* [TEXT PROVIDED]:
━━━━━━━━━━━━━━━━

**Content Warning: Mentions of sexual abuse, grooming, and predation.**
There is no shortage of cultural tropes involving a high school jock lusting over his hot teacher.
From Van Halen’s iconic “Hot for Teacher” to countless plots in romance novels and adult movies, we’ve been conditioned to see an affair between a young male student and an older female teacher as a victory for the student, not as an exploitative act of predation on the teacher’s part.
Hulu’s new drama A Teacher seeks to undo this conditioning. The 10-episode series is an adaptation of Hannah Fidell’s 2013 indie film of the same name. While the film is a mere hour and fifteen minutes, the show’s total run time is almost triple that length, leaving plenty of time to really get into the gritty details of the affair between barely 18-year-old Eric Walker (Nick Robinson) and Claire Wilson (Kate Mara), his 30-something-year-old English teacher.
A Teacher Official Trailerwww.youtube.com
In the first few episodes, the show teeters on the brink of being a sexy, HBO-style portrayal of a raunchy fantasy. We see Claire, married to her college boyfriend and trying to get pregnant as she begins her new teaching job, becoming bored with her life. For Eric’s part, his crush on his new teacher is evident, and he goes out of his way to put himself in situations where he can be close to Claire, once even calling her to pick him up from a house party in the middle of the night.
The show goes into very little detail about Claire’s motivation for beginning the affair, but we get an alternating sense that she is fully intellectually aware of what she’s doing and yet she’s operating almost entirely blindly, just following impulse.

━━━━━━━━━━━━━━━━

* [AIM OF THE TASK]: Please summarize the review of Hulu's A Teacher in two sentences. These records come from a different source than the review.

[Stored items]
━━━━━━━━━━━━━━━━

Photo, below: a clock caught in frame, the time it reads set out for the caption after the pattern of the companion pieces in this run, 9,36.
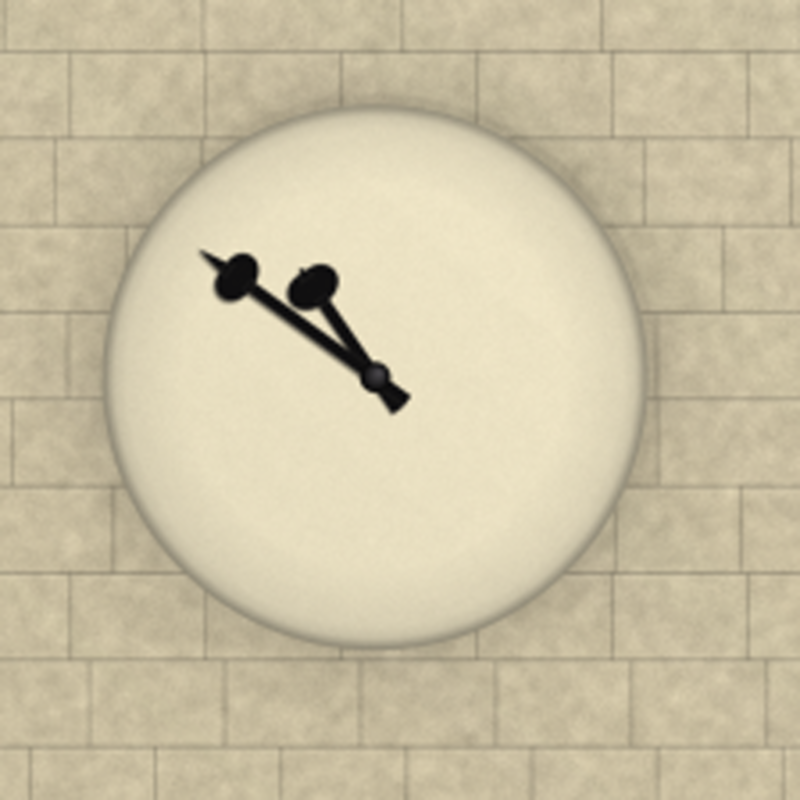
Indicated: 10,51
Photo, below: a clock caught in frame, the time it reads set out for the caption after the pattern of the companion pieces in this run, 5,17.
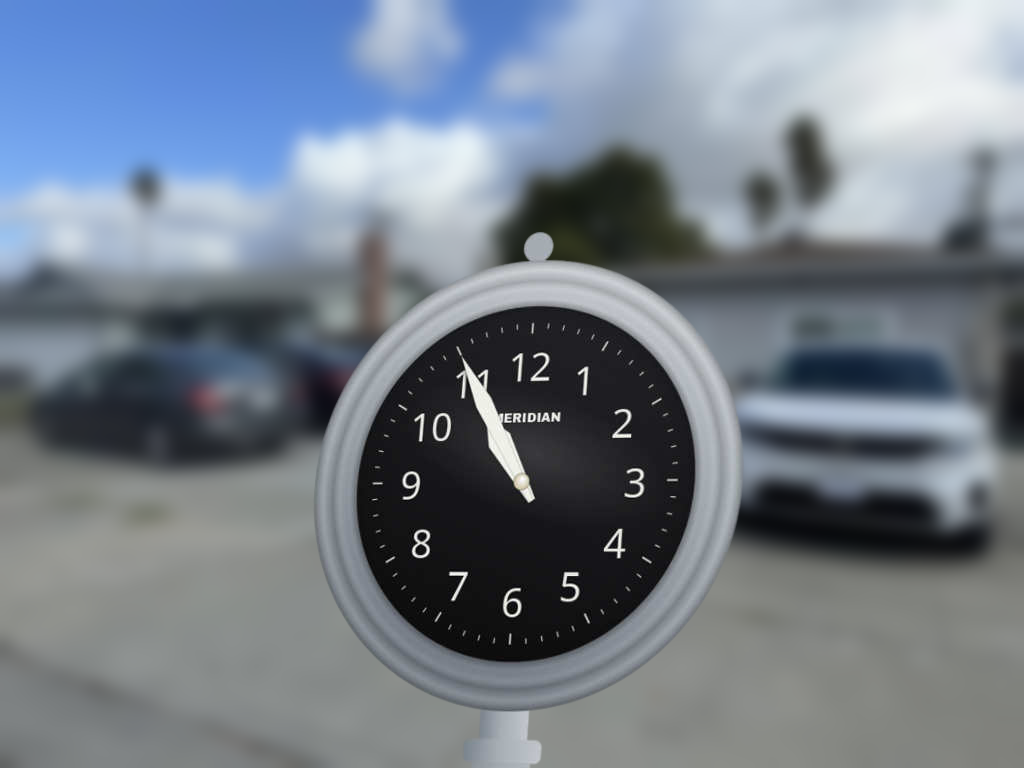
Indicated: 10,55
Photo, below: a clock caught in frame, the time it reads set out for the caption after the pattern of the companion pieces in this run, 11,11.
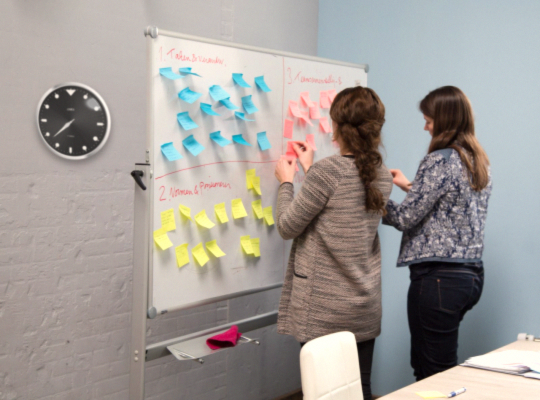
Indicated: 7,38
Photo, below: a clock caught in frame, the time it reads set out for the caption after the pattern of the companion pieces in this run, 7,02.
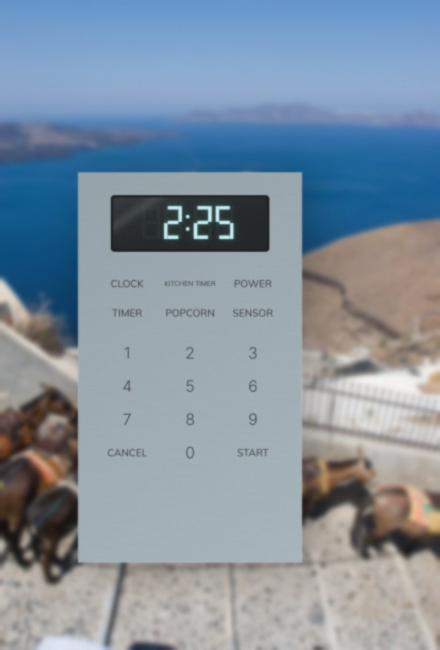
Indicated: 2,25
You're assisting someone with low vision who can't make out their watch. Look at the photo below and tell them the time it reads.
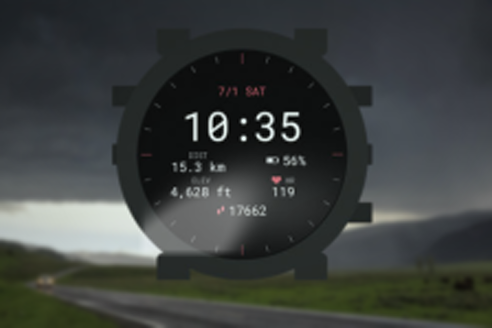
10:35
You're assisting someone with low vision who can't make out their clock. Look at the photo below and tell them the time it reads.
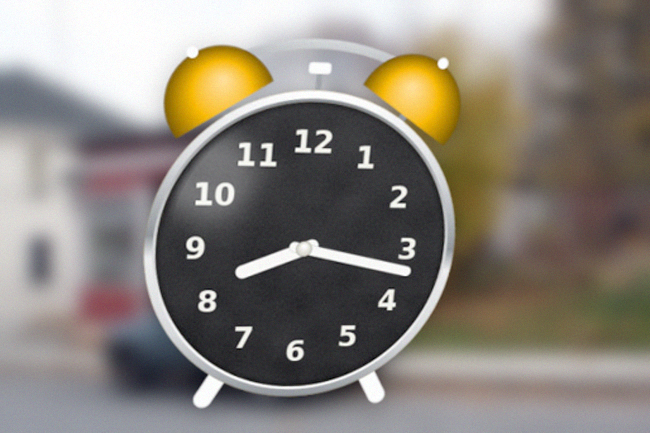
8:17
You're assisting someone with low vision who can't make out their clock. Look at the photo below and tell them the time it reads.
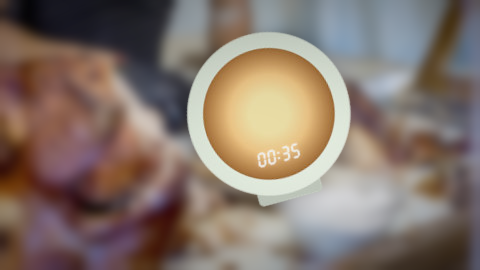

━━━━━━━━━━━━━━━━

* [RESULT]: Hulu's 10-episode drama A Teacher, adapted from Hannah Fidell's 2013 indie film, seeks to undo the cultural conditioning that treats an affair between a young male student and an older female teacher as a victory for the student rather than an act of predation by the teacher. Its longer run time leaves room to detail the affair between barely 18-year-old Eric Walker and his 30-something English teacher Claire Wilson, a married woman bored with her life, though the show goes into very little detail about her motivation for beginning it.